USA Today reports that an ingredient in hops, xanthohumol, may help prevent prostate cancer by acting as a testosterone blocker. From the article:
An ingredient of beer may someday help ward off prostate cancer, new animal experiments suggest.
The compound in question, xanthohumol, is found in hops — the bitter flavoring agent in beer — and is known to block the male hormone testosterone, which plays a role in the development of prostate cancer.
"We hope that one day we can demonstrate that xanthohumol prevents prostate cancer development, first in animal models and then in humans, but we are just at the beginning," said lead researcher Clarissa Gerhauser, group leader of cancer chemoprevention in the division of epigenomics and cancer risk factors at the German Cancer Research Center in Heidelberg.

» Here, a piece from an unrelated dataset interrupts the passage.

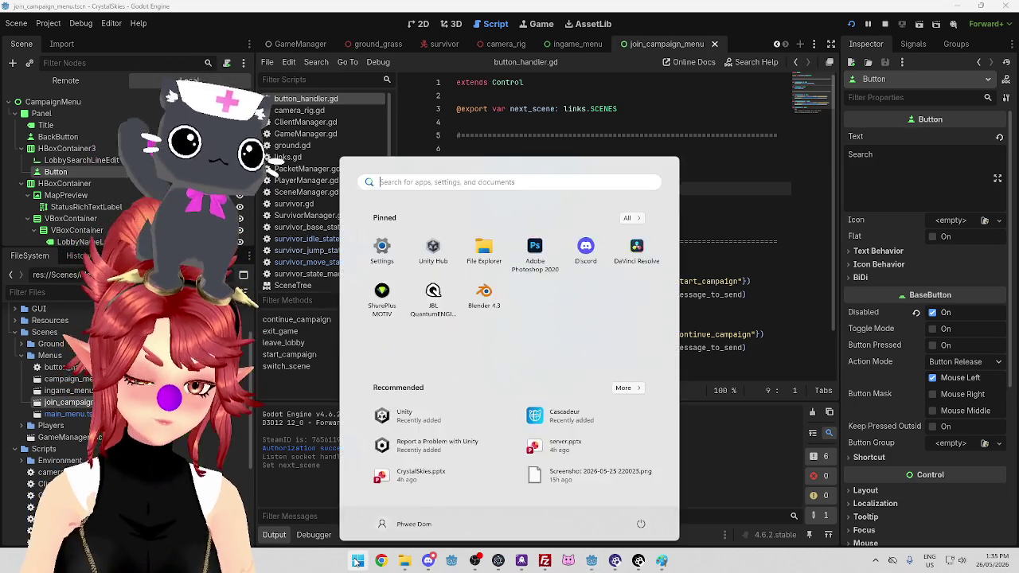
Search the Start menu for 'paint' and launch the Paint app
text(paint)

The findings were to be presented Dec. 9 at a conference of the American Association for Cancer Research in Houston.
Xanthohumol is a flavonoid, a group found in many plants, fruits, vegetables and spices. Studies of xanthohumol have shown that it blocks estrogen by binding to its receptor, which may lead to prevention of breast cancer, the researchers say. It's known that estrogen and testosterone receptors react in similar ways.
As always, I bring such good news at perfect moments in which to conduct your own experiments. Quick, run out and get yee to Belmont Station and load up with a crate full of Hopopotamus® and hunker down for the ice storm of the century! Your prostate will thank you (and will probably get a lot of exercise as well as you make many trips to the bathroom - okay, a little too much: getting giddy from the end of the term euphoria).